REQUIREMENT. Leave the pictures out and quote only the lines from the one with "left eye: (342, 278)" down to the end of the listing below.

SUPPLIED DATA.
★ ★ ★ ★ ★ ★ ★
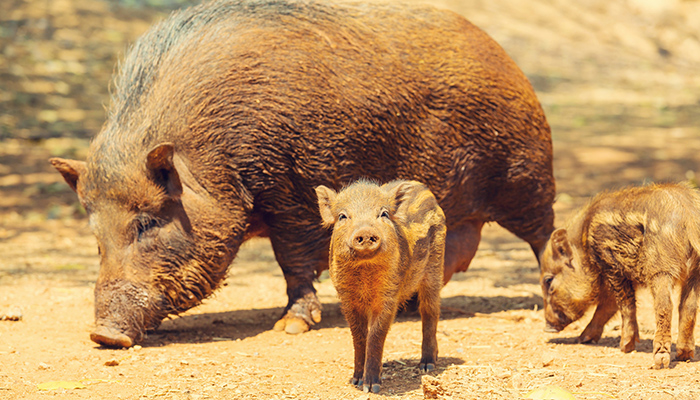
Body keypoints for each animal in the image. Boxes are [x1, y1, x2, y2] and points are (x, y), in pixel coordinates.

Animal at [50, 0, 552, 346]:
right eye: (96, 236)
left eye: (148, 222)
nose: (103, 335)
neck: (212, 160)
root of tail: (503, 56)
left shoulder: (289, 189)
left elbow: (290, 257)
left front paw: (289, 327)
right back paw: (410, 307)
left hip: (527, 177)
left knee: (543, 234)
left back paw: (547, 303)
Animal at [544, 184, 700, 368]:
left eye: (548, 281)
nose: (547, 327)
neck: (585, 244)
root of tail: (688, 215)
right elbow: (608, 305)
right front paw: (582, 339)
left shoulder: (611, 265)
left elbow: (624, 304)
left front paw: (625, 348)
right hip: (695, 271)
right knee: (688, 306)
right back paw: (684, 355)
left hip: (660, 266)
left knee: (665, 306)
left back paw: (659, 362)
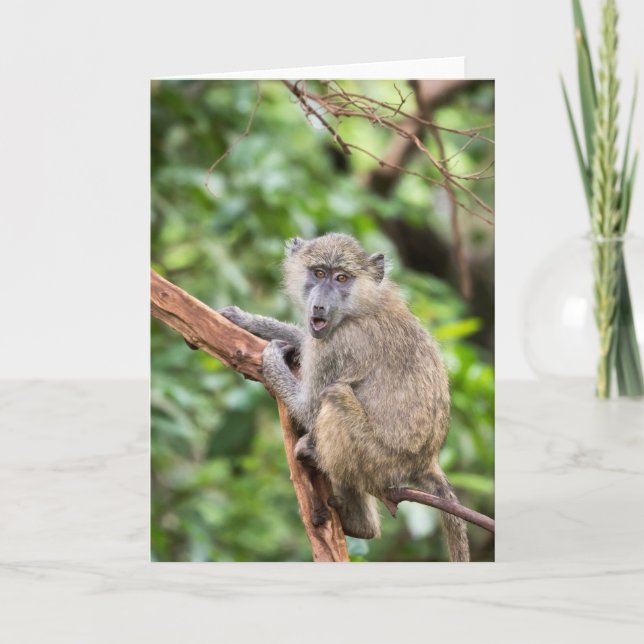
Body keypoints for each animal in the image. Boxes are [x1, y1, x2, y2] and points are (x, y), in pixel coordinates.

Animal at [220, 233, 470, 562]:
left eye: (342, 278)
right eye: (319, 273)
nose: (320, 306)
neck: (360, 306)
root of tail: (426, 460)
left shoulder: (337, 346)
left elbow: (309, 408)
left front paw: (270, 358)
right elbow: (304, 340)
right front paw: (248, 320)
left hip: (377, 460)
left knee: (335, 397)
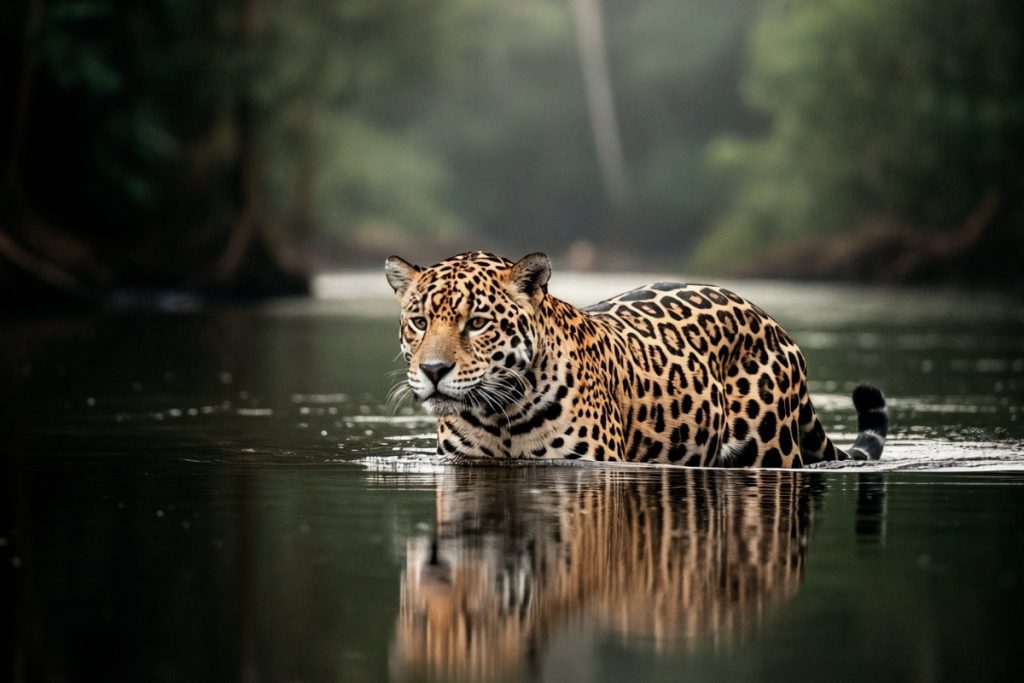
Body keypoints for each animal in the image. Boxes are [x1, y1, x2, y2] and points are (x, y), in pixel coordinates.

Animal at [385, 251, 888, 468]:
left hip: (773, 452)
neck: (500, 416)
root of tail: (770, 319)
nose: (433, 371)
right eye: (419, 322)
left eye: (477, 323)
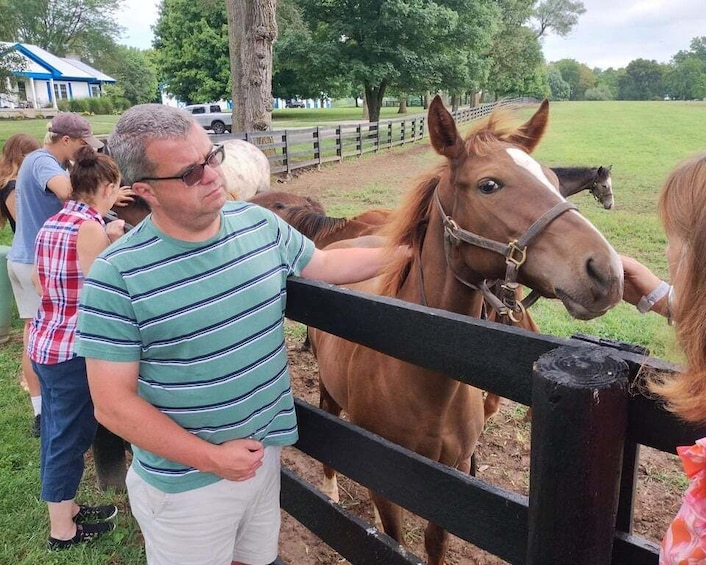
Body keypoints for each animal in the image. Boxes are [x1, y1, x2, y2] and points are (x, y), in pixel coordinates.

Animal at [306, 97, 620, 564]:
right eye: (489, 185)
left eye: (552, 180)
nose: (606, 271)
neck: (423, 383)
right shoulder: (386, 479)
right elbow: (394, 539)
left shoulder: (452, 477)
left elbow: (435, 543)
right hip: (328, 388)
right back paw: (329, 490)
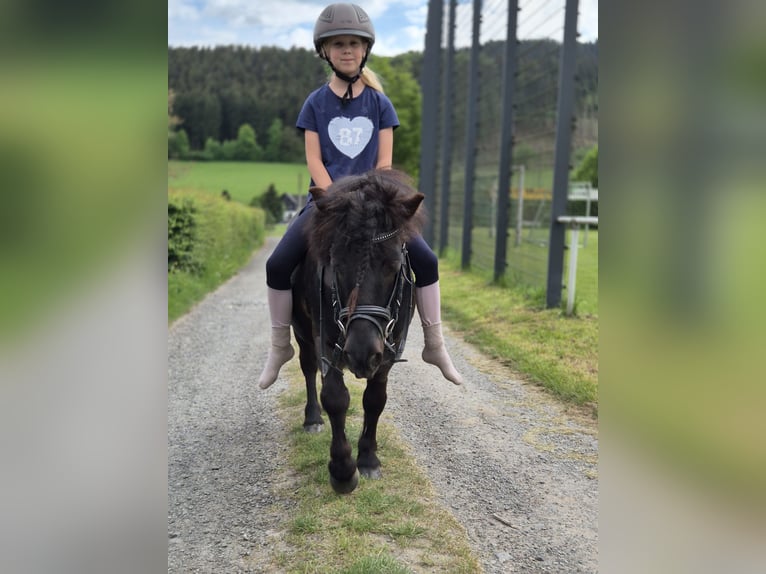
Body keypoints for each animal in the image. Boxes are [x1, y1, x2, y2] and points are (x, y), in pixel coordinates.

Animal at [292, 170, 426, 496]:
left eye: (393, 266)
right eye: (337, 265)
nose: (361, 354)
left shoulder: (387, 351)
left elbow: (375, 400)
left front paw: (368, 459)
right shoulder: (326, 343)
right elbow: (335, 398)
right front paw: (342, 471)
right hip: (302, 332)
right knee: (307, 368)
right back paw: (312, 419)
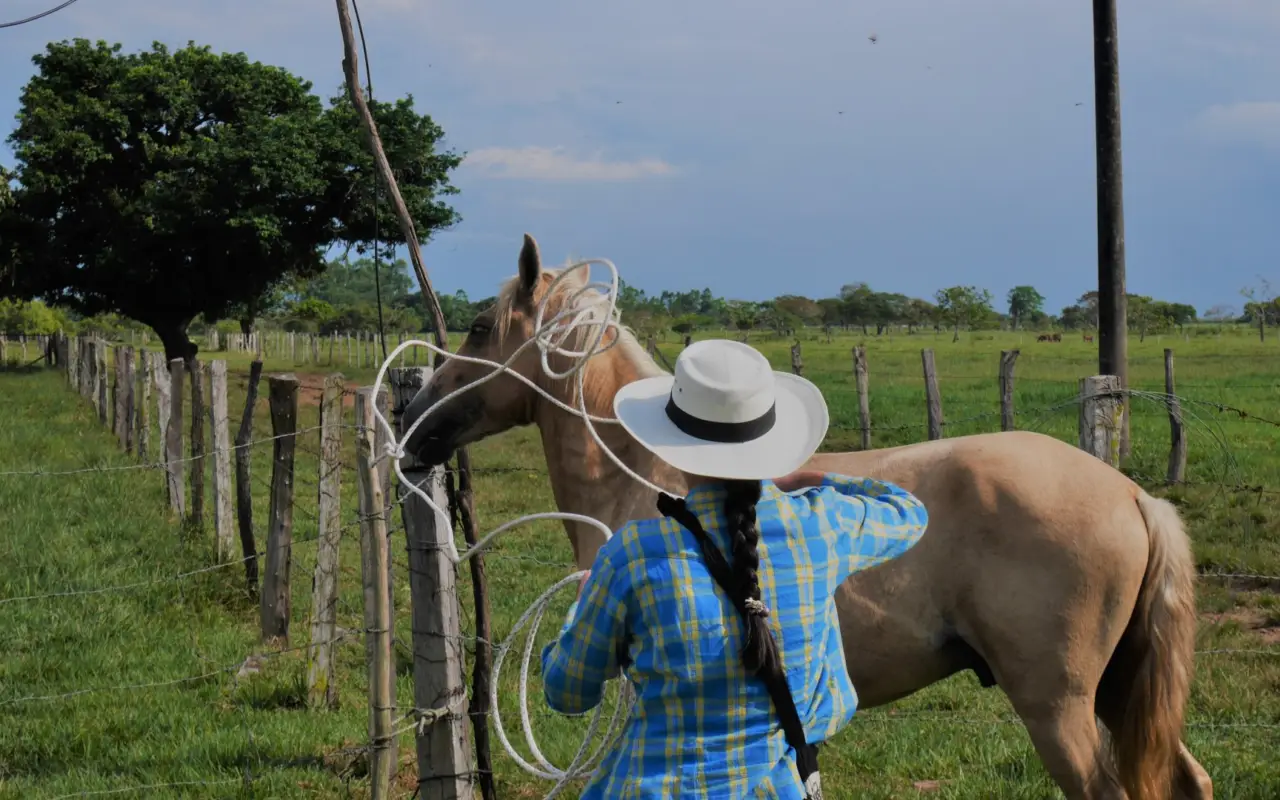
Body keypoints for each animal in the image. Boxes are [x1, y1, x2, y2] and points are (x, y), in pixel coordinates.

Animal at [402, 234, 1212, 799]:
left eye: (479, 328)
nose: (411, 425)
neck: (650, 471)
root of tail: (1131, 494)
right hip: (1118, 693)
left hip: (1061, 708)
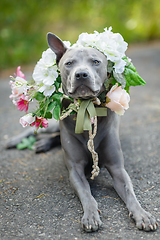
★ ★ ★ ★ ★ ★ ★
EXERCISE RESULT.
left eye: (342, 278)
right eye: (319, 273)
nose: (320, 306)
neck: (360, 306)
root of tail: (426, 460)
left shoulder: (337, 346)
left elbow: (309, 408)
left front paw: (270, 358)
right elbow: (304, 340)
right front paw: (248, 320)
left hip: (377, 460)
left knee: (335, 397)
Body keypoints for each animal in the image. Boxes are [x1, y1, x2, y2] and points are (x, y), in pixel coordinates.

Animal at [385, 251, 888, 468]:
left hip: (773, 452)
neck: (500, 416)
root of tail: (770, 319)
nose: (433, 371)
right eye: (419, 322)
left eye: (477, 323)
Body keypoints for each animal in the image. Boxes are [x1, y1, x2, y2] and points are (x, y), in pixel coordinates.

Animal at [306, 97, 620, 564]:
right eye: (489, 185)
left eye: (552, 180)
nose: (606, 271)
neck: (423, 383)
right shoulder: (386, 479)
right elbow: (394, 539)
left shoulder: (452, 477)
left elbow: (435, 543)
right hip: (328, 388)
right back paw: (329, 490)
Body keypoints for each animal in the image. Boxes are [x1, y1, x2, y2] and points are (x, y), in pixel coordinates.

Animal at [292, 170, 426, 496]:
left eye: (393, 266)
right eye: (337, 265)
nose: (361, 354)
left shoulder: (387, 351)
left elbow: (375, 400)
left front paw: (368, 459)
right shoulder: (326, 343)
right elbow: (335, 398)
right front paw: (342, 471)
right hip: (302, 332)
right knee: (307, 368)
right back paw: (312, 419)
Body keypoints for each animal in the image. Boxes are [x1, y1, x2, y2] and points are (x, y), in pixel coordinates.

Animal at [402, 234, 1212, 799]:
left eye: (479, 328)
nose: (411, 425)
neck: (650, 471)
root of tail: (1131, 494)
right hip: (1118, 693)
left hip: (1061, 708)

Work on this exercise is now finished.